■ PASSAGE PROVIDED:
____________
London - Another one bites the dust?

London based property developer, MInerva, lost more than half it’s already reduced value on Friday after the Dubai government withdrew its takeover offer. The offer was made through a wholly-owned government subsidiary, Limitless. Limitless made an offer of 160p a share for the company before the summer, but talks broke down on Thursday night after an agreement could not be reached

The lenders were said to be seeking assurances on a number of issues including cash and management, as well as the terms on debt. In a statement, Limitless blamed that decision on being unable to obtain third-party consents on satisfactory terms and reserves the right to make another offer. The decision has raised questions about the future of the company, which is heavily exposed to the struggling City of London office market through two large, and almost entirely empty, on-site developments. Considering the bid was considerably higher than the share price, one wonders what the lenders are playing at, and the market reacted badly on the news, prices falling 45½p to 35p a share.
____________
■ REQUIRED TASKS:
1 - Answer these from the report on Minerva:
(a) What price per share did Limitless offer for the company?
(b) What reason did Limitless's statement give for the decision?
(c) Through how many large developments is the company exposed to the City of London office market?
2 - Pick up the report on Minerva after its final sentence and carry it on for another paragraph.
____________
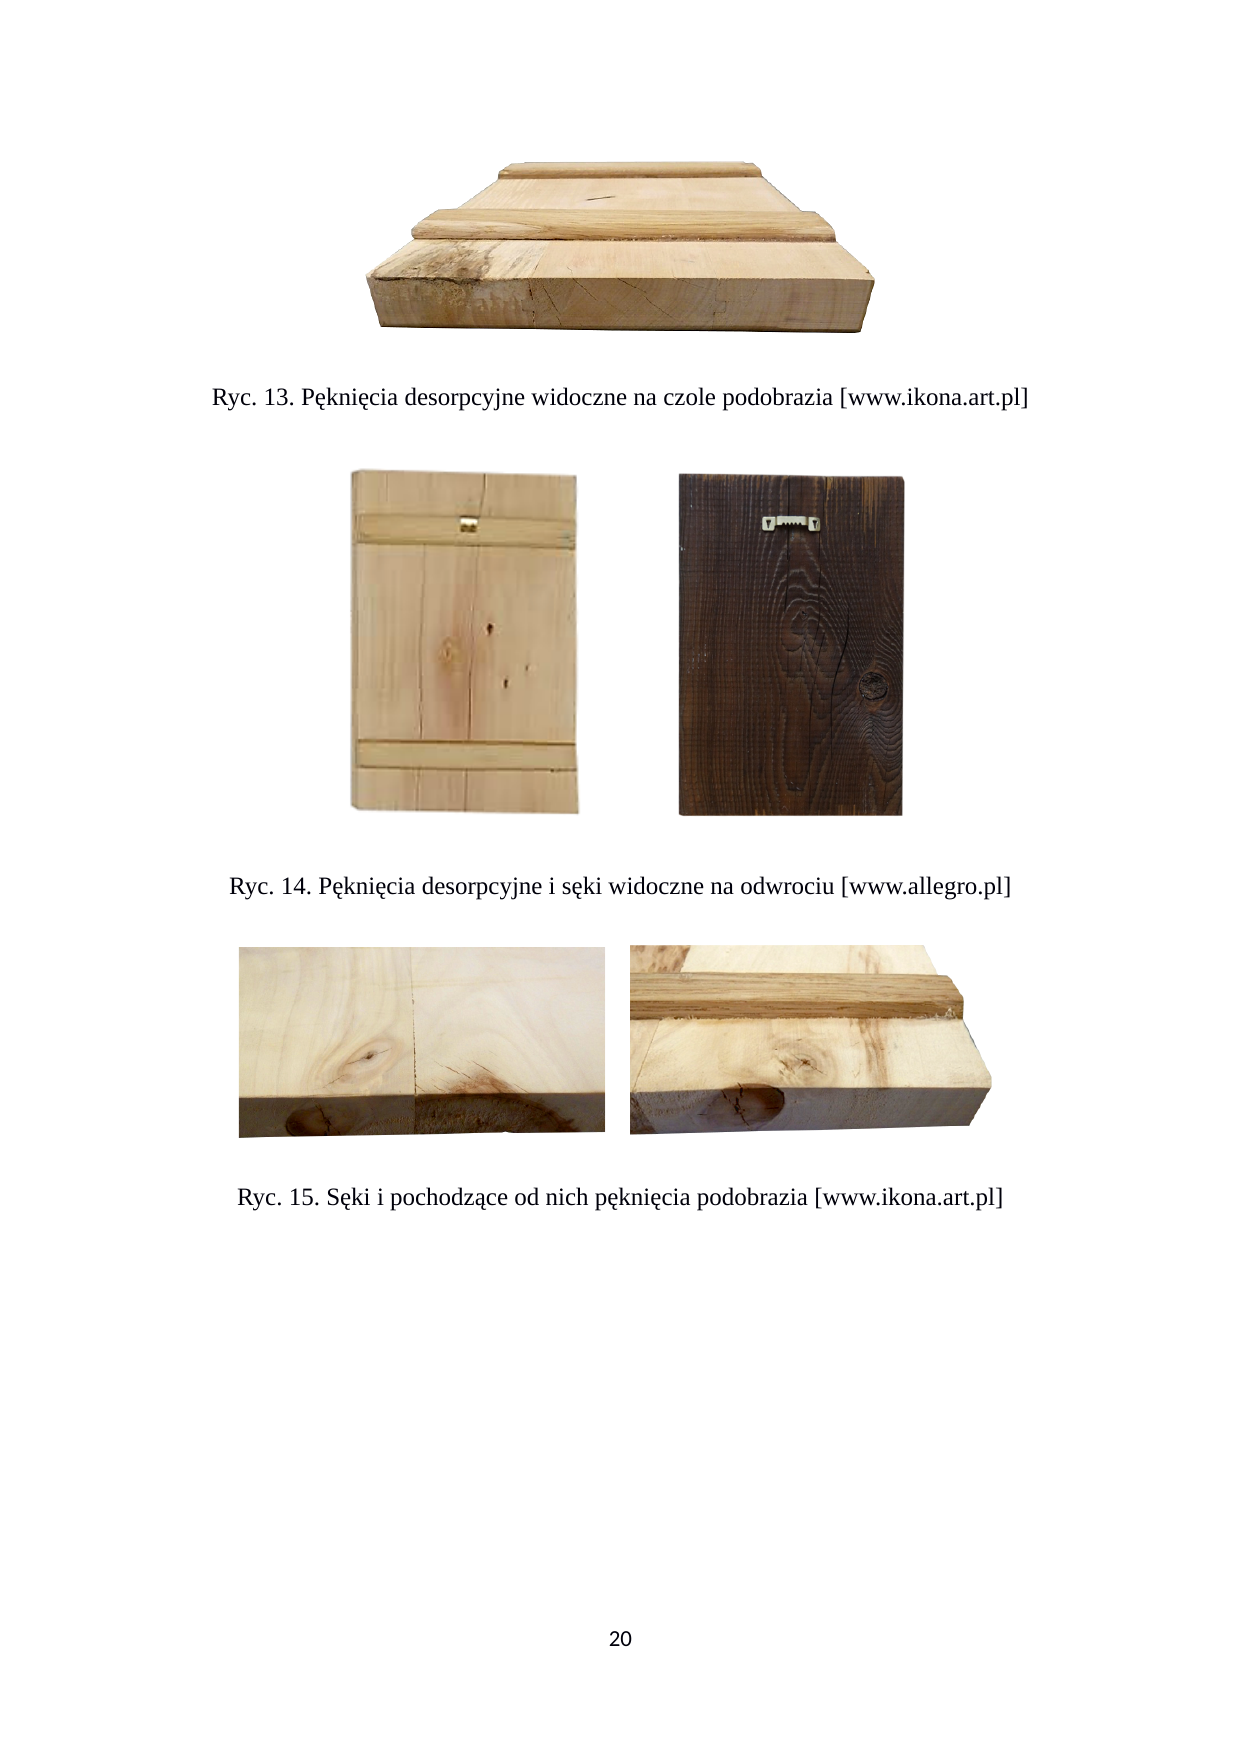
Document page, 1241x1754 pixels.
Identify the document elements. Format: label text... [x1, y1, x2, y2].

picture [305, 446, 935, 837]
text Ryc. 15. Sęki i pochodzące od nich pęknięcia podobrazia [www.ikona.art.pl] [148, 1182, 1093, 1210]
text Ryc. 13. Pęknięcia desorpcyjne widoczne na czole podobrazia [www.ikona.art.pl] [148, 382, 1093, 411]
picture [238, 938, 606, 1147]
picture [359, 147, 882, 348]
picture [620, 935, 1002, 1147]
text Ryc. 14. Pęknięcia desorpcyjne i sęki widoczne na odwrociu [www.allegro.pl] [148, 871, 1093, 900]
____________
■ RESPONSES:
1 -
(a) 160p a share.
(b) Limitless said it was unable to obtain third-party consents on satisfactory terms.
(c) Two large, almost entirely empty, on-site developments.

2 -
Minerva has previously said that it did not require the takeover to carry on, and on Friday its management refused to comment, although Its lack of income and high level of debt has worried investors, who hoped that the Dubai government would have provided the resources to see the company though a difficult period for developers.

Minerva’s schemes are fully funding and the company has some cash reserves of (£117.4m), although there is about £30m of short-term debt relating to its Croydon retail development, which is struggling to find an anchor tenant and unlikely to find one in the current climate. Another one bites the dust? Or will Mr Brown step in with a government handout - Unlikely in this case.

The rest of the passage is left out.